Pintu apartemen diketuk.

Althea bangkit. Saat pintu dibuka, sosok laki-laki yang begitu familiar langsung memeluknya tanpa kata.

"Luca?"

Luca memeluk lebih erat, tak berkata apa pun selama hampir satu menit. Barulah setelahnya ia menarik diri dan menatap mata Althea.

"Gue nggak pernah bilang ini, tapi... waktu ngeliat lo di depan mahasiswa-mahasiswa itu, gue tahu, lo bukan cuma bertahan. Lo berjuang. Dan gue bangga."

Althea tersenyum. "Gue juga bangga sama lo. Gue tahu nggak gampang ngelawan opini publik. Tapi lo berdiri buat gue."

"Karena lo berdiri buat diri lo sendiri duluan."

Mereka saling menatap. Momen itu cukup panjang untuk membungkus segala ucapan yang tak perlu diucapkan. Luka-luka mereka mungkin belum sepenuhnya kering, tapi cinta yang mereka punya sudah cukup untuk menyembuhkannya perlahan.

***

Dua hari kemudian, Luca dan Althea menghadiri acara makan malam dengan dewan yayasan Napasku dan beberapa kolega Luca. Itu adalah momen perkenalan resmi antara Althea dan beberapa tokoh penting yang selama ini berada di balik layar kehidupan profesional Luca.

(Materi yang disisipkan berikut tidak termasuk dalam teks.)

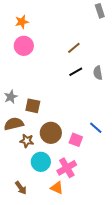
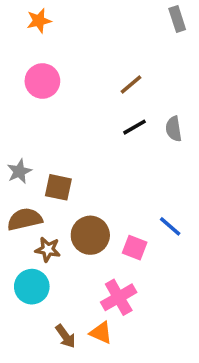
orange star: (22, 22) -> (39, 21), moved
cyan circle: (41, 162) -> (32, 287), moved
brown arrow: (21, 188) -> (65, 336), moved

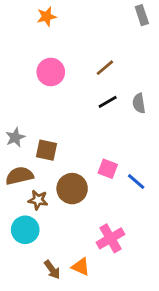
orange star: (39, 21) -> (47, 17), moved
pink circle: (42, 81) -> (51, 72), moved
pink square: (135, 248) -> (108, 169), moved
pink cross: (119, 297) -> (110, 238), moved

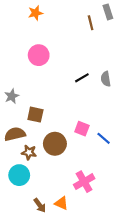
brown line: (105, 68) -> (91, 23), moved, turned -64
gray star: (15, 137) -> (12, 96), moved

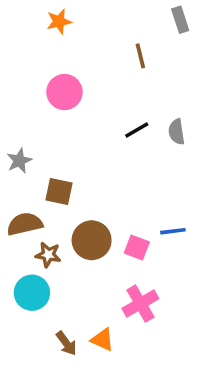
brown line: (91, 23) -> (140, 56), moved
pink square: (82, 129) -> (137, 248), moved
blue line: (104, 138) -> (173, 231), turned -48

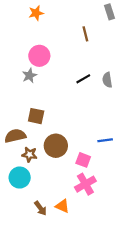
gray star: (19, 161) -> (29, 76), moved
pink square: (137, 248) -> (83, 160), moved

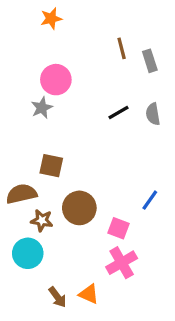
gray rectangle: (110, 12) -> (150, 61), moved
blue line: (105, 140) -> (150, 200), turned -48

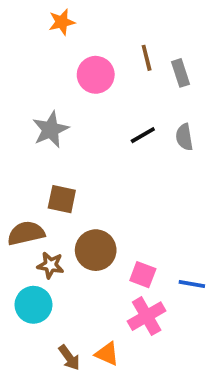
pink circle: (56, 80) -> (96, 75), moved
gray star: (42, 108) -> (50, 129), size x1.4
blue line: (150, 200) -> (192, 284), moved, turned 65

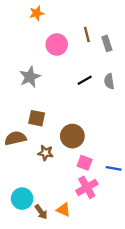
brown circle: (96, 250) -> (72, 136), moved
brown star: (50, 265) -> (46, 153), moved
cyan circle: (33, 305) -> (22, 199), moved

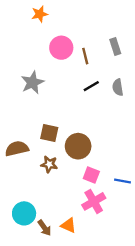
brown line: (87, 34) -> (85, 56), moved
brown square: (37, 118) -> (49, 133), moved

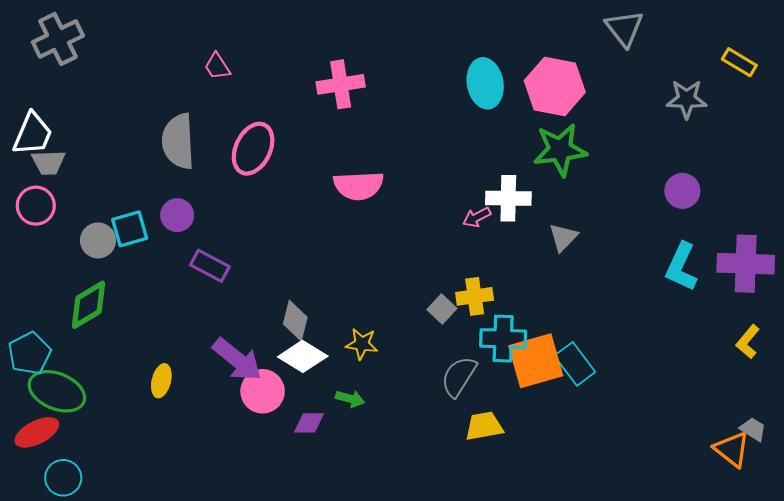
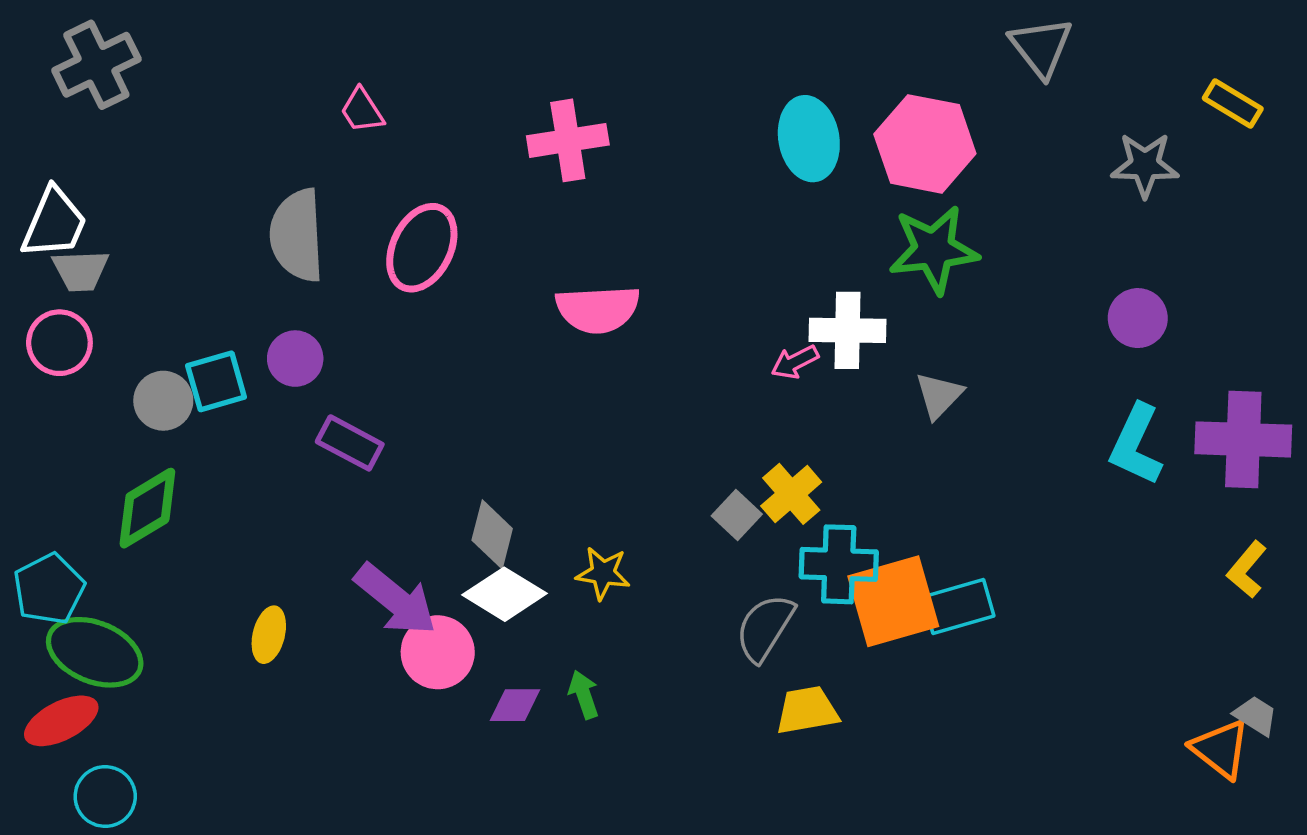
yellow cross: (475, 296) -> (791, 494), turned -33
cyan rectangle: (575, 364) -> (958, 607), turned -69
green arrow: (350, 399) -> (584, 694), moved, turned -124

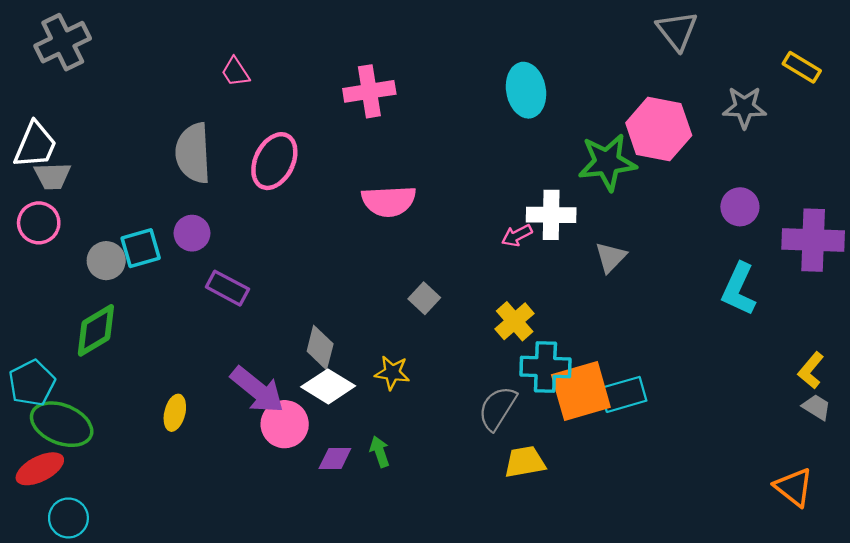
pink hexagon: (925, 144) -> (659, 129), moved
purple cross: (1243, 439) -> (813, 240), moved
gray square: (737, 515) -> (424, 298), moved
gray trapezoid: (1256, 716) -> (817, 407), moved

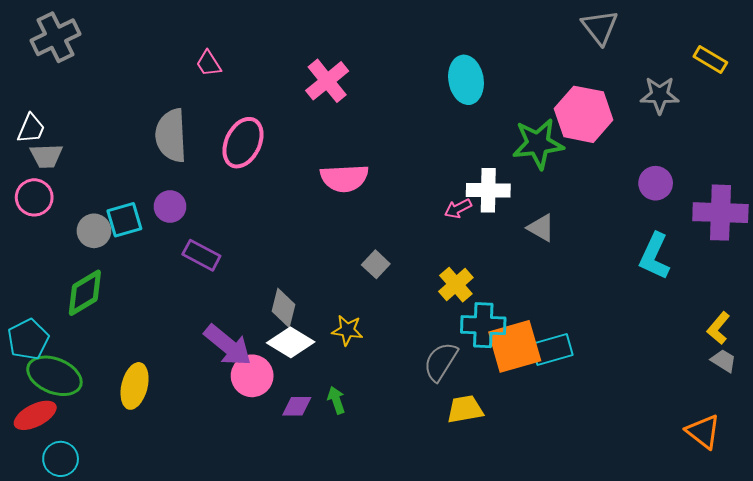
pink cross: (369, 91) -> (327, 81), turned -30
white trapezoid: (35, 145) -> (31, 128), size x0.7
gray triangle: (611, 257) -> (541, 228), turned -44
yellow ellipse: (175, 413) -> (135, 386), moved, size x1.4

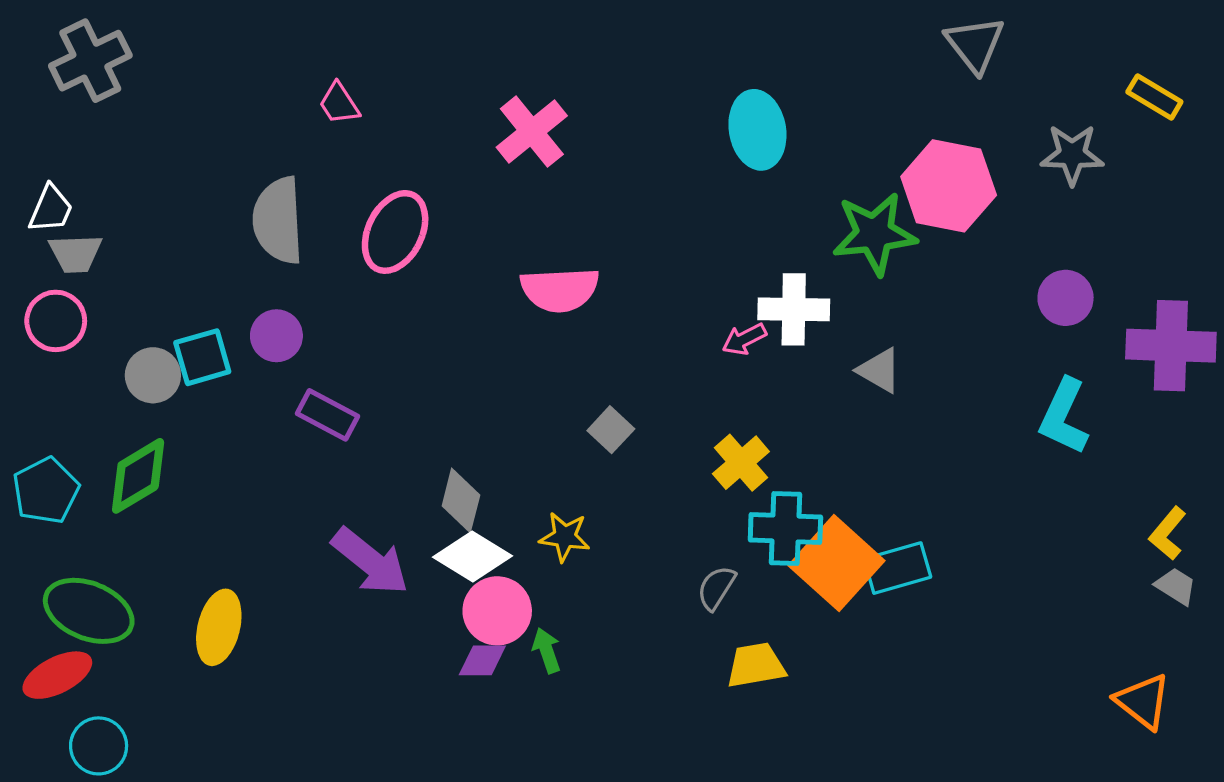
cyan pentagon: (28, 339) -> (46, 491), moved
orange square: (515, 346) -> (837, 563), turned -32
gray semicircle: (441, 362) -> (716, 588), size x0.7
pink circle: (252, 376) -> (497, 611), moved

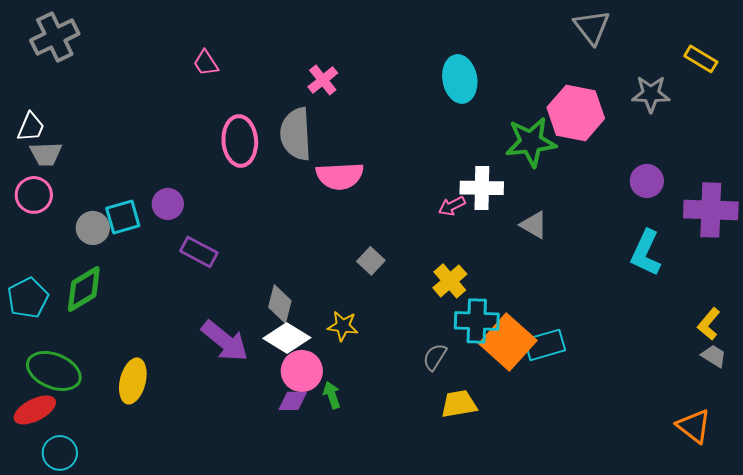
pink cross: (532, 132) -> (323, 80), size x0.7
gray semicircle: (278, 220) -> (296, 134), moved
pink ellipse: (395, 232) -> (240, 141), turned -30

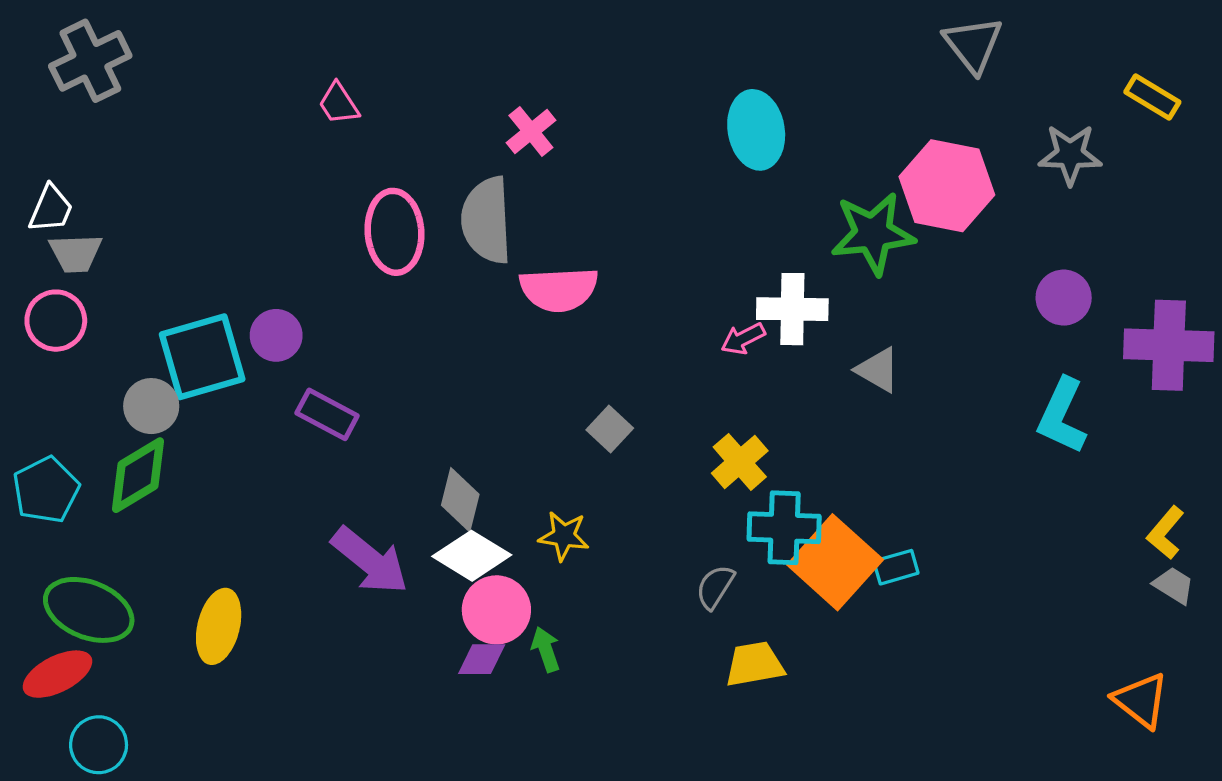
cyan square: (123, 217) -> (202, 357), size x1.5
gray circle: (93, 228) -> (151, 406), moved
cyan rectangle: (545, 345) -> (896, 567), size x0.7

Acara diadakan di sebuah restoran fine dining di kawasan Menteng. Dekorasi ruangan bernuansa modern klasik, dengan paduan warna krem dan emas yang elegan. Althea mengenakan dress panjang berwarna biru lembut, rambutnya disanggul sederhana. Luca menggenggam tangannya sejak turun dari mobil, seolah tahu bahwa malam ini tidak akan mudah.

Benar saja, ketika mereka tiba di meja utama, semua mata tertuju pada Althea.

"Selamat datang," ucap seorang wanita paruh baya dengan senyum tipis. "Jadi ini perempuan yang berhasil mencuri perhatian Luca."

Althea tersenyum sopan. "Terima kasih, Bu. Saya senang bisa ada di sini."

Percakapan berlangsung kaku di awal. Beberapa kolega berusaha basa-basi, menanyakan latar belakang Althea, kuliah, komunitas, hingga pekerjaannya sebagai ilustrator.

"Jadi... kamu belum menyelesaikan kuliahmu?" tanya salah satu direktur keuangan yayasan, seorang wanita dengan blazer merah mencolok.

"Belum. Saya sempat cuti karena sakit. Tapi sekarang saya sedang proses pengurusan kembali," jawab Althea tenang.

"Oh... saya kira kamu sudah lulus. Karena biasanya, yang diperkenalkan ke lingkungan kerja, ya, yang sudah settle."